Arbroath is an old-fashioned seaside resort and fishing harbour, home of the famous Arbroath smokie (a form of smoked haddock). The humble smokie achieved European Union 'Protected Geographical Indication' status in 2004 – the term 'Arbroath smokie' can be only be used legally to describe haddock smoked in the traditional manner within an 8km radius of Arbroath.
Known as the Wee Red Town because of its close-packed, red-sandstone houses, Kirriemuir is famed as the birthplace of JM Barrie (1860–1937), writer and creator of the much-loved Peter Pan. A bronze statue of the 'boy who wouldn't grow up' graces the intersection of Bank and High Sts. The tourist office is in the Gateway to the Glens Museum.

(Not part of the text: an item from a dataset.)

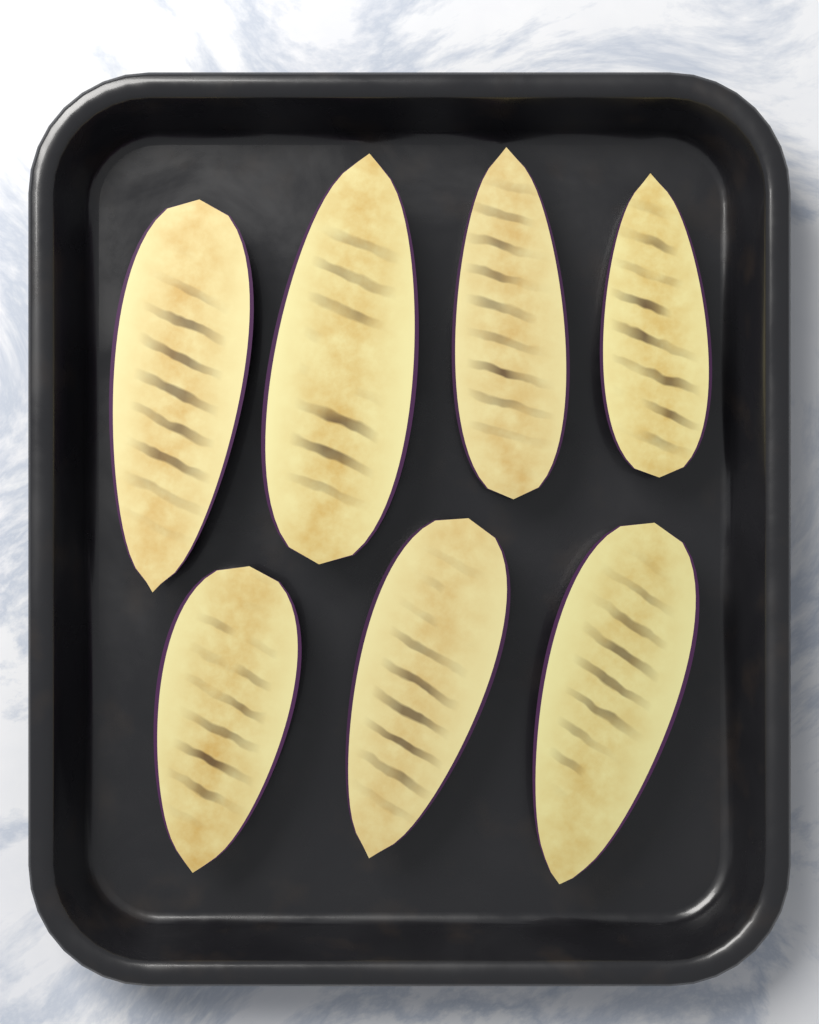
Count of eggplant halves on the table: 7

The name of the local football team, Brechin City, proclaims this diminutive town's main claim to fame – as the seat of Brechin Cathedral (now demoted to a parish church) it has the right to call itself a city, albeit the smallest one in Scotland. Adjacent to the cathedral is a 32m-high round tower built around 1000 as part of a Celtic monastery.

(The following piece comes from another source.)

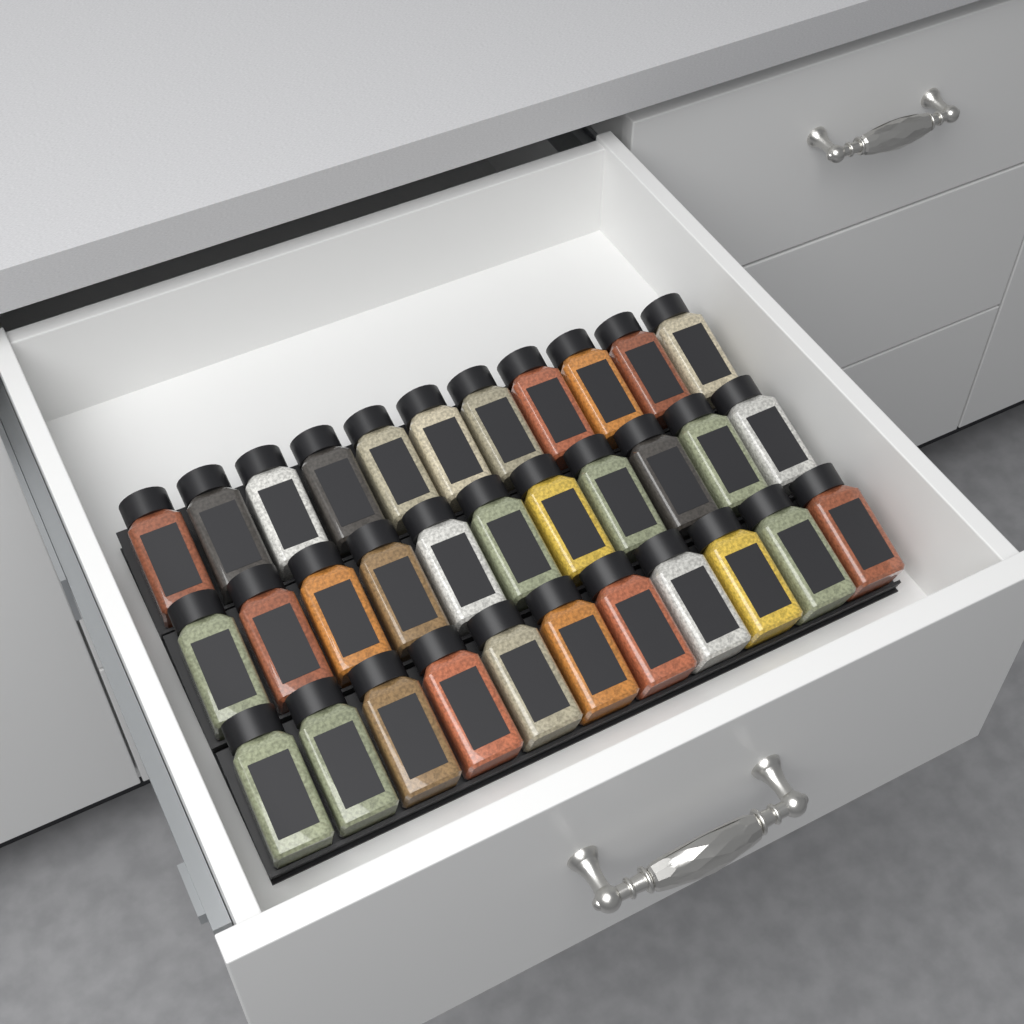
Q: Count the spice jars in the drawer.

The picturesque village of Edzell, with its broad main street and grandiose monumental arch, dates from the early 19th century when Lord Panmure decided that the original medieval village, a mile to the west, spoiled the view from Edzell Castle. The old village was razed and the villagers moved to this pretty, planned settlement.
The Angus Glens
The northern part of Angus is bounded by the Grampian Mountains, where five scenic glens – Isla, Prosen, Clova, Lethnot and Esk – cut into the hills along the southern edge of the Cairngorms National Park. All have attractive scenery, though each glen has its own distinct personality: Glen Clova and Glenesk are the most beautiful, while Glen Lethnot is the least frequented.

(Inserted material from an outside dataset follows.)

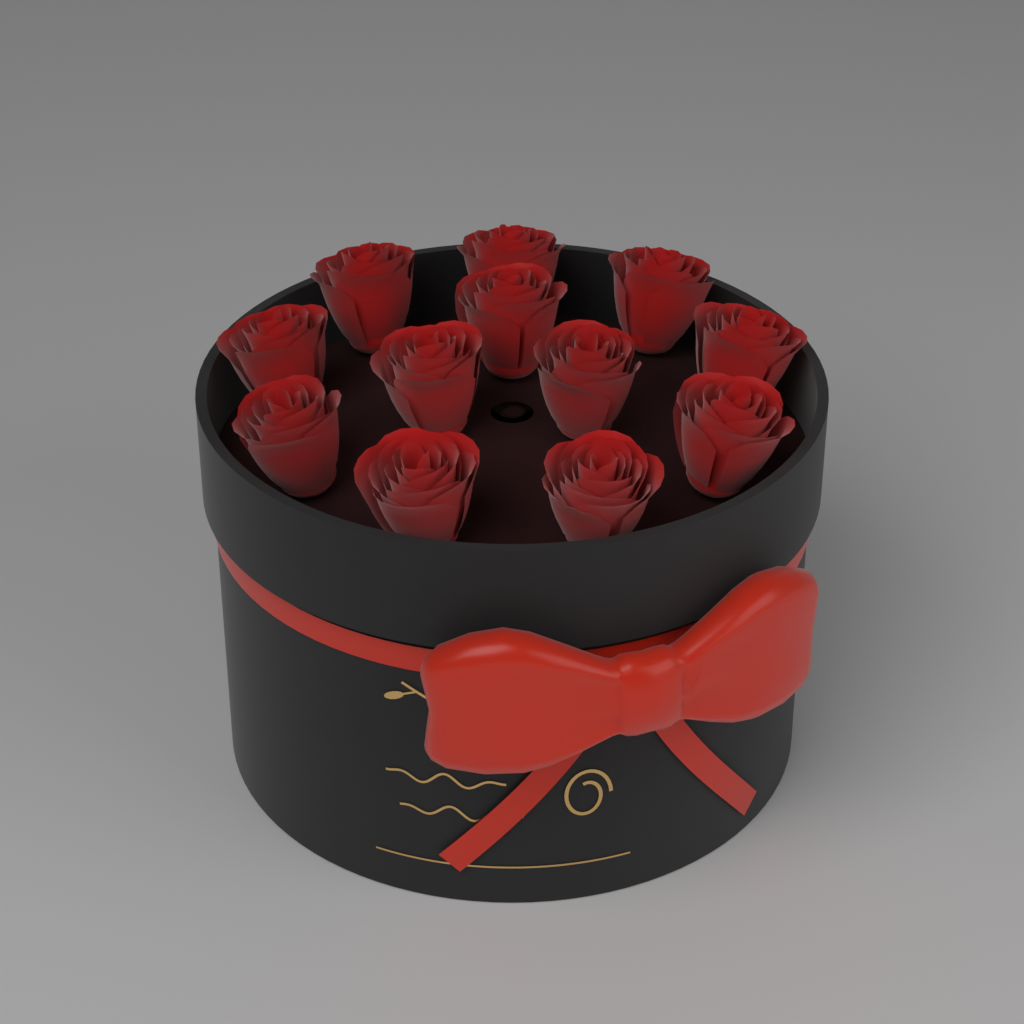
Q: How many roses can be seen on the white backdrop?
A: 12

The most easterly of the Angus Glens, Glenesk runs for 15 miles from Edzell to lovely Loch Lee, surrounded by beetling cliffs and waterfalls. Ten miles up the glen from Edzell is Glenesk Folk Museum, an old shooting lodge that houses a fascinating collection of antiques and artefacts documenting the local culture of the 17th, 18th and 19th centuries.
This glen is noted for the Brown & White Caterthuns – two extraordinary Iron Age hill forts, defended by ramparts and ditches, perched on twin hilltops at its southern end. A minor road crosses the pass between the two summits, and it's an easy walk to either fort from the parking area in the pass; both are superb viewpoints.